Scripture: Ephesians 3:20 (NRSV)
“Now to him who by the power at work within us is able to accomplish abundantly far more than all we can ask or imagine.”
Reflection:
Take out your Star Word and hold it. By March, most people fall into one of a few categories with their word: it has become a meaningful part of daily life, it remains puzzling and slightly out of reach, or it has been quietly forgotten somewhere between January and now. All three are worth examining today because the word itself matters less than what your relationship to it reveals. A Star Word is received, not chosen. That distinction is not incidental. It is the whole point.
Scarcity thinking often grows out of our desire for control. If I can clearly identify what I lack, I can protect myself from being asked to give more than I have. Choosing our own words, themes, and spiritual frameworks reflects this same instinct. We tend to pick what feels comfortable, what confirms our existing beliefs, and what only requires us to offer what we’ve already decided.
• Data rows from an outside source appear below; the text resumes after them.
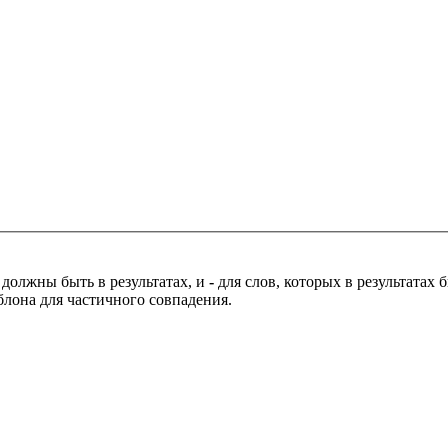
 должны быть в результатах, и
-
для слов, которых в результатах
блона для частичного совпадения.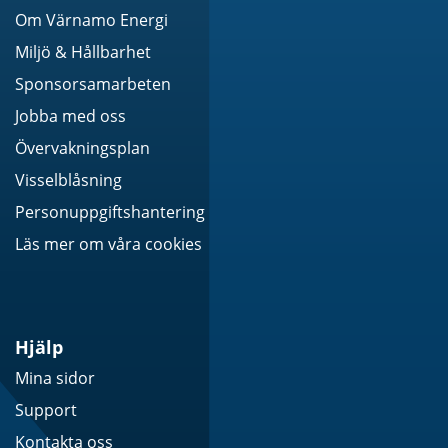
Om Värnamo Energi
Miljö & Hållbarhet
Sponsorsamarbeten
Jobba med oss
Övervakningsplan
Visselblåsning
Personuppgiftshantering
Läs mer om våra cookies
Hjälp
Mina sidor
Support
Kontakta oss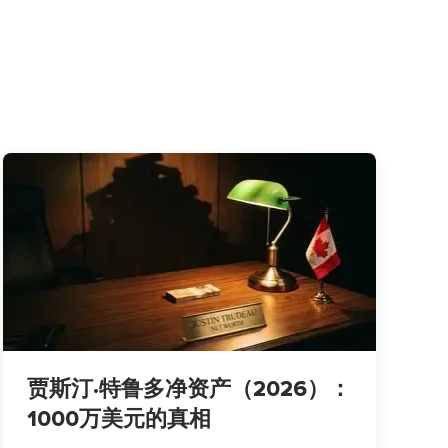
贾斯汀·特鲁多净资产（2026）：
1000万美元的真相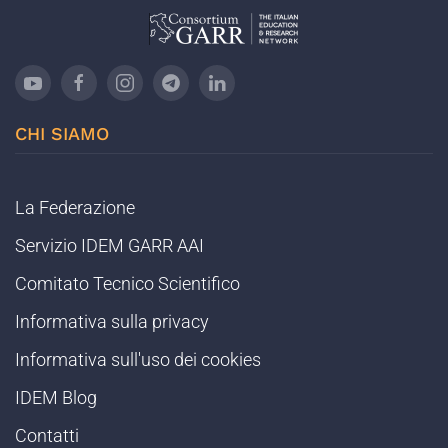
CHI SIAMO
La Federazione
Servizio IDEM GARR AAI
Comitato Tecnico Scientifico
Informativa sulla privacy
Informativa sull'uso dei cookies
IDEM Blog
Contatti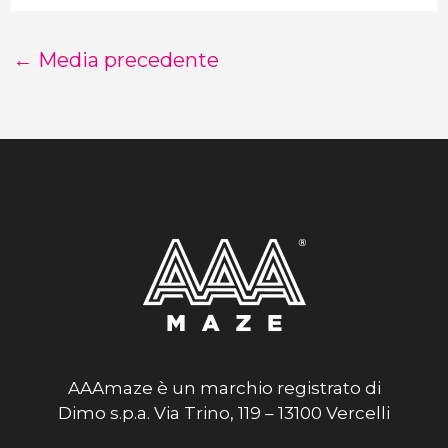
←
Media precedente
AAAmaze è un marchio registrato di
Dimo s.p.a. Via Trino, 119 – 13100 Vercelli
The Star Word practice breaks this pattern. You received a word you did not choose, which indicates you agreed, at least in principle, to be guided somewhere you didn’t plan to go.
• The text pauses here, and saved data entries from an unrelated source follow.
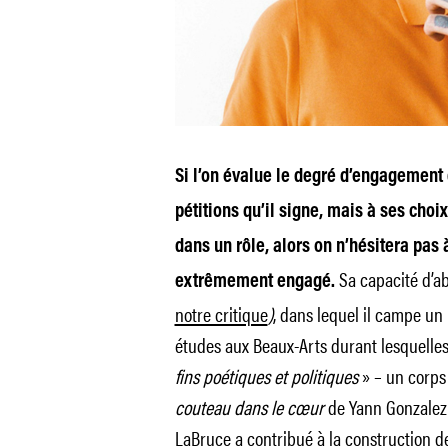
Si l’on évalue le degré d’engagement
pétitions qu’il signe, mais à ses choix
dans un rôle, alors on n’hésitera pas à
Sa capacité d’a
extrêmement engagé.
notre critique
)
, dans lequel il campe un 
études aux Beaux-Arts durant lesquelles 
fins poétiques et politiques
» – un corps
couteau dans le cœur
de Yann Gonzalez (
LaBruce a contribué à la construction d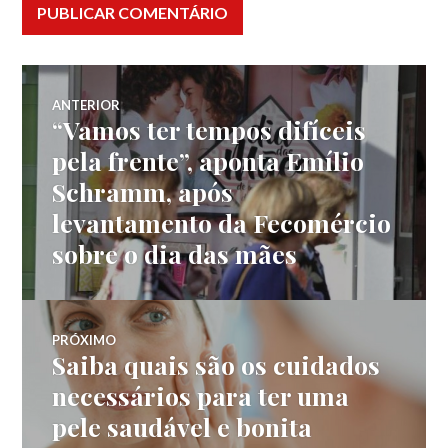
Navegação
ANTERIOR
“Vamos ter tempos difíceis
Post
de
anterior:
pela frente”, aponta Emílio
Schramm, após
Post
levantamento da Fecomércio
sobre o dia das mães
PRÓXIMO
Saiba quais são os cuidados
Próximo
post:
necessários para ter uma
pele saudável e bonita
Paul’s language in Ephesians 3 emphasizes the same point. God can do far more than we ask or imagine through the power at work within and through us. But if God works through what already resides in us, then our natural urge to control what we bring to that work is itself a form of scarcity. A church that structures its life around what members are already comfortable offering, confusing familiarity with community, has effectively chosen its own Star Word. It has selected the themes it can handle and avoided those that might require sacrifice. A congregation full of people holding words they did not choose is, at least in principle, a congregation that has agreed to be led. Whether that agreement truly influences decisions, budget, risk, and welcome is the question that practice continually raises.
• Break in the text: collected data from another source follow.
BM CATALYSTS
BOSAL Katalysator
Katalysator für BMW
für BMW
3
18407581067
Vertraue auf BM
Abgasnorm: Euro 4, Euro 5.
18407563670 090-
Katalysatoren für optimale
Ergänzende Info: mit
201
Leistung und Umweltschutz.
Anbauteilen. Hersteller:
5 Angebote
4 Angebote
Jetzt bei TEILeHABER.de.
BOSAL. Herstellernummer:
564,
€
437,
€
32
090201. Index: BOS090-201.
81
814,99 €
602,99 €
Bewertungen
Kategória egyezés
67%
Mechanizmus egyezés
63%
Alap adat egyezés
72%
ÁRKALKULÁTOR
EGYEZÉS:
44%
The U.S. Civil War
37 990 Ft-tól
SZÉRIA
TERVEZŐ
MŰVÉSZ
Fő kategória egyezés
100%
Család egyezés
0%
Look at your word again and ask not whether it has been useful but whether it has been unsettling; whether it has pointed toward something your scarcity instincts would rather leave alone. That is where the word is probably doing its most important work. The invitation is not to create meaning from it. It is to notice where it has been pressing against the boundaries of what you thought you were willing to offer.
Application:
Find someone in your congregation or household today and share your Star Word with them. Then, tell them one specific area of your life where you’ve been holding back. Ask them to check in with you by the end of the week to see if anything has shifted.
Writing Prompt:
Has your Star Word ever made you uncomfortable since January? If so, how have you responded to that discomfort, and what does that response reveal about what you are willing and not willing to offer?
Prayer:
God, who gives us what we would not have chosen, we hold words we did not pick and do not always know what to do with them. Teach us to trust that you work through what we are willing to release. Amen.